Para o presidente do Supremo, "o sistema distrital permitiria uma qualificação do Congresso Nacional. Cada distrito poderia escolher pessoas, personalidades que poderiam dar grande contribuição ao país. Tenho certeza de que a representação nacional ganharia e muito com a representação dessas pessoas em qualidade".
"Hoje temos um Congresso dividido em interesses setorizados Há uma bancada evangélica, uma do setor agrário, outra dos bancos. Mas as pessoas não sabem isso, porque essa representatividade não é clara", finalizou.
Também na mesa dos palestrantes, o senador Rodrigo Rollemberg (PSB-DF) defendeu o atual sistema, argumentando que o voto distrital puro poderia prejudicar a representação de minorias nos Congressos, além de priorizar assuntos locais, deixando de lado temas nacionais.

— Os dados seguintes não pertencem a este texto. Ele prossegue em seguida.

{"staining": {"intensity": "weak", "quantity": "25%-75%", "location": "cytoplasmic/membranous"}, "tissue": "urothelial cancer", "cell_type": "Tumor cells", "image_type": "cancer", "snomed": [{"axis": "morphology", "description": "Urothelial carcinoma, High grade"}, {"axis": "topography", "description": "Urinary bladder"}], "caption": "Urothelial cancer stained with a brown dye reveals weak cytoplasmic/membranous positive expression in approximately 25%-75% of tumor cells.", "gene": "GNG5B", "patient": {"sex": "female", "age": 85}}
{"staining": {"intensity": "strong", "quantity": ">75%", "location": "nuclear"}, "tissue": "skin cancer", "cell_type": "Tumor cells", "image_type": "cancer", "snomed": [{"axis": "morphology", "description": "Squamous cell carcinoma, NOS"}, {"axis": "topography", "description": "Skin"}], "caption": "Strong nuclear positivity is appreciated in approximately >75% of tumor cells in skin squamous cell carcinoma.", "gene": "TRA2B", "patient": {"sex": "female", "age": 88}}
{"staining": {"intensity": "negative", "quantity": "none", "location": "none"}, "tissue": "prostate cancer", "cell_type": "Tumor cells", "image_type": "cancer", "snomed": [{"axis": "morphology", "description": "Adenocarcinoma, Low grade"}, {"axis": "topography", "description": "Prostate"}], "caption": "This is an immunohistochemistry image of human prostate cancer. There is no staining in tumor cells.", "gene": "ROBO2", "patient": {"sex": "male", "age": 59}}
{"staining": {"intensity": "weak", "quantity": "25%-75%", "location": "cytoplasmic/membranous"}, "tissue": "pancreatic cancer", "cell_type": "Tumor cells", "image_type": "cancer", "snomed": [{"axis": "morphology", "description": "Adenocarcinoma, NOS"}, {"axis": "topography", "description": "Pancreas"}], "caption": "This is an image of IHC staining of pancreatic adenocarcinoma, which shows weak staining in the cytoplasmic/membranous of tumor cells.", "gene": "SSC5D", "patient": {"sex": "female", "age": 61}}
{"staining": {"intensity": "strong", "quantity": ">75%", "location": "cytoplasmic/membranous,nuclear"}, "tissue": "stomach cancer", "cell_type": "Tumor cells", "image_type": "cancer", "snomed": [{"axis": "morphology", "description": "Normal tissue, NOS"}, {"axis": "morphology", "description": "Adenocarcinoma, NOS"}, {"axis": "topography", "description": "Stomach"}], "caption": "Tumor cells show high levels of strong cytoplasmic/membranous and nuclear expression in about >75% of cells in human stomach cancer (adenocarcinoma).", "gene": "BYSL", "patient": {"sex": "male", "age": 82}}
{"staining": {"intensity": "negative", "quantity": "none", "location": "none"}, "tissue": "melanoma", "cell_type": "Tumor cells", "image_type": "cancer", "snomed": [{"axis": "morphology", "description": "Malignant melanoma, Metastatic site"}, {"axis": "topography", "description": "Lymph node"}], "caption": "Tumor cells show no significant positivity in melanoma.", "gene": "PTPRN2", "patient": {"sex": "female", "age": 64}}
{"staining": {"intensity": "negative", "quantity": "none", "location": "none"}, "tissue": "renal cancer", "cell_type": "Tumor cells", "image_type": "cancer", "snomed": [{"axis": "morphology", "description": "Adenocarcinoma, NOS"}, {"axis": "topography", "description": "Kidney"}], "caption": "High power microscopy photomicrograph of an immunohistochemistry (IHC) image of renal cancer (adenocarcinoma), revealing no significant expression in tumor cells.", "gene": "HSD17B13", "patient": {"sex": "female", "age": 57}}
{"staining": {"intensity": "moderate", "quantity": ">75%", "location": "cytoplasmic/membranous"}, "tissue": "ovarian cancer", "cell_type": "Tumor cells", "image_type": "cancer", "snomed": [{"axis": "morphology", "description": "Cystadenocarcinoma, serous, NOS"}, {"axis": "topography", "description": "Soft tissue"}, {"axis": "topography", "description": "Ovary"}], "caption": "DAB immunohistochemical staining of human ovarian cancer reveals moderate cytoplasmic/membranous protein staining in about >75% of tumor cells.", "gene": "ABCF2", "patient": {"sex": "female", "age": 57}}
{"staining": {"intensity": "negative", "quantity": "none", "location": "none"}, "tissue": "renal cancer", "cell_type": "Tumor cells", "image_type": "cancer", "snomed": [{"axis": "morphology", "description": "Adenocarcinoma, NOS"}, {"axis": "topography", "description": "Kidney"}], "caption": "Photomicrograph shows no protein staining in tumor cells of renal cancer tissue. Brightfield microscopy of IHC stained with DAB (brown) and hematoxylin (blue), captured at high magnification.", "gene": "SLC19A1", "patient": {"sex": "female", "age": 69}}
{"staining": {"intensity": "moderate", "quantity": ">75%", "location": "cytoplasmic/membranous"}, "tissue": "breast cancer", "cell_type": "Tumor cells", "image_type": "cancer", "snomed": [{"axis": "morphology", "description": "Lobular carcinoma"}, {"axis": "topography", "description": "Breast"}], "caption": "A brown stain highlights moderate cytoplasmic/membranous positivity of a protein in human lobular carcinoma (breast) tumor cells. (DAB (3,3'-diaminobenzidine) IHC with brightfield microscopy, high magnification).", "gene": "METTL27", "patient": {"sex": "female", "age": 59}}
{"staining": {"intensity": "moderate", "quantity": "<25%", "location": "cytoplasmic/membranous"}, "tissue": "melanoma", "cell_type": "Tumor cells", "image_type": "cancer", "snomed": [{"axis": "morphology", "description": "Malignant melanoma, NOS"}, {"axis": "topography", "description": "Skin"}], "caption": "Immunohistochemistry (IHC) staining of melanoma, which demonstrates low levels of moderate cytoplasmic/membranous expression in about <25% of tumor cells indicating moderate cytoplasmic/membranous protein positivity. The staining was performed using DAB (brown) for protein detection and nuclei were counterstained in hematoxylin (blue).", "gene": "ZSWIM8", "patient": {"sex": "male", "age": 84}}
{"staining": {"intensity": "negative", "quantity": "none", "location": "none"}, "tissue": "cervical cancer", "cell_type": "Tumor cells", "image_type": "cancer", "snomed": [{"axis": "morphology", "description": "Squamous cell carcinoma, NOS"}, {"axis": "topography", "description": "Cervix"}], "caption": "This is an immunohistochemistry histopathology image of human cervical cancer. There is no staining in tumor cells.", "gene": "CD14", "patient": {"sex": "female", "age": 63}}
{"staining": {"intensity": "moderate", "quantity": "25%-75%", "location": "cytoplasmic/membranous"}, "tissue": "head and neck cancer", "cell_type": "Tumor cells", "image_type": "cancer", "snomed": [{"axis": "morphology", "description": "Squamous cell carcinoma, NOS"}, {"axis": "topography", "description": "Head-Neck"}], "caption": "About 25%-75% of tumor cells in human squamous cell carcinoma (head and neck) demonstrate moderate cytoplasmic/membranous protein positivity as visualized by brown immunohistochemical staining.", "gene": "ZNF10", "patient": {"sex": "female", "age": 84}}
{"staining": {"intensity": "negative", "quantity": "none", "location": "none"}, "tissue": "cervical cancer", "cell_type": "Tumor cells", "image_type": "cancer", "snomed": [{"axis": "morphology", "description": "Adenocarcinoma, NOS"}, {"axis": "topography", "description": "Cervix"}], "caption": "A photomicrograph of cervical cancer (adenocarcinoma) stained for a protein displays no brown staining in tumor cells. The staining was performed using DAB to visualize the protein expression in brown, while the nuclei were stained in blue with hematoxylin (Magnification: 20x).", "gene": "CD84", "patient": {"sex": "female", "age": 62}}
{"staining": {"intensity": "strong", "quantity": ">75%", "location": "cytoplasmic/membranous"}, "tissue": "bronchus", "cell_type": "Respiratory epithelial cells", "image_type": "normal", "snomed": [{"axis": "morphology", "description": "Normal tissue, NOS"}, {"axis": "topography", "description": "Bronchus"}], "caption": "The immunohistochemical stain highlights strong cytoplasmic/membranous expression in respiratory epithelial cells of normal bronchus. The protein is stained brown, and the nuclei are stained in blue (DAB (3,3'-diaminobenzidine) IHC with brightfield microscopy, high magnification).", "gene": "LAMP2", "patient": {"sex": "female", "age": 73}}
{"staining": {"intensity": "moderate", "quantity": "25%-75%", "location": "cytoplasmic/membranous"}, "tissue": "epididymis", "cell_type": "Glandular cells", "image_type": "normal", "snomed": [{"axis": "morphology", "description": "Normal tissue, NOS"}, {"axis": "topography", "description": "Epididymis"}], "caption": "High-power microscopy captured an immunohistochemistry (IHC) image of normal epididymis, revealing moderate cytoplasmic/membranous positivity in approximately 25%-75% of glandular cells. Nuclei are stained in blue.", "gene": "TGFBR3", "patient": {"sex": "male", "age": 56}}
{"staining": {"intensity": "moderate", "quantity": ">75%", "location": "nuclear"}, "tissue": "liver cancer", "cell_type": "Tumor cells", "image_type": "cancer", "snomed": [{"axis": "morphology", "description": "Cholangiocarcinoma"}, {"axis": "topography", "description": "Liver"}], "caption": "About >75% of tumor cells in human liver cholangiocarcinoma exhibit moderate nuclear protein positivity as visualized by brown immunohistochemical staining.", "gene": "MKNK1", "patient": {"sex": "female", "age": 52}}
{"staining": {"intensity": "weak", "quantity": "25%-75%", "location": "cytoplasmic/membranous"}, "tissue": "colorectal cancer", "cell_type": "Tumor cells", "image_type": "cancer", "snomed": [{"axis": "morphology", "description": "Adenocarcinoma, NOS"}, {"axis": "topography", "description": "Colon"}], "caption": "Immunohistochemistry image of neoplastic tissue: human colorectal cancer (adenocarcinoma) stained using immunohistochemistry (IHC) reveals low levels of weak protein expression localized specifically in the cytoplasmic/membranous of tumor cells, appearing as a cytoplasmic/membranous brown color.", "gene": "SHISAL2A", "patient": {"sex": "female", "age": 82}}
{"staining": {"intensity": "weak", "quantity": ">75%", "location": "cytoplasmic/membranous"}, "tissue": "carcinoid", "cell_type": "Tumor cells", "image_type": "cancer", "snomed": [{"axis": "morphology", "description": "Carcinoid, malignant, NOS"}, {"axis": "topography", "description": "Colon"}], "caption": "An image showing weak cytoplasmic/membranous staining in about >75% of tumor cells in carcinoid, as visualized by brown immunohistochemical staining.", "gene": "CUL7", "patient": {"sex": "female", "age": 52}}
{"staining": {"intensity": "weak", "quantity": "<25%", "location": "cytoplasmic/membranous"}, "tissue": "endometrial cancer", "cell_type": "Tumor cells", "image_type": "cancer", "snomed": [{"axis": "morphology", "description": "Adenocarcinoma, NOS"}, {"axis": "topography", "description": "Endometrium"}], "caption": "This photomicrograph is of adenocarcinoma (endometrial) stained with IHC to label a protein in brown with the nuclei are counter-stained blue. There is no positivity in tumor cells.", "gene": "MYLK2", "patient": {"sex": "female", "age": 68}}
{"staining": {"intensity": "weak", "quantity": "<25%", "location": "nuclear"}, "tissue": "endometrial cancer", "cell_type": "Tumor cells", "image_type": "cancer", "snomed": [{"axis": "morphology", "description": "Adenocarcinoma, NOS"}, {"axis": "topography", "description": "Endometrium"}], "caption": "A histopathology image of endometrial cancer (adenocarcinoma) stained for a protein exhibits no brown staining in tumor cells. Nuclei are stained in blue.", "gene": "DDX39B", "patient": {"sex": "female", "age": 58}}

"O nosso Congresso Nacional é reflexo da sociedade brasileira, representa o Brasil com suas qualidades e seus defeitos. É o Poder mais cobrado de todos", rebateu.
Barbosa, então, explicou ao senador que estava falando não como presidente do Supremo, mas como um professor universitário.
As críticas, no entanto, continuaram. O ministro do STF afirmou, por exemplo, que a proposta de emenda constitucional que limita os Poderes da Corte,"significaria o fim da Constituição de 1988".
"Se levadas adiante essas tentativas, nós teríamos destruída a Constituição brasileira, todo mecanismo de controle de constitucional que o Supremo exerce sobre as leis. Significaria o fim da Constituição de 88, eliminaria o controle judicial", afirmou.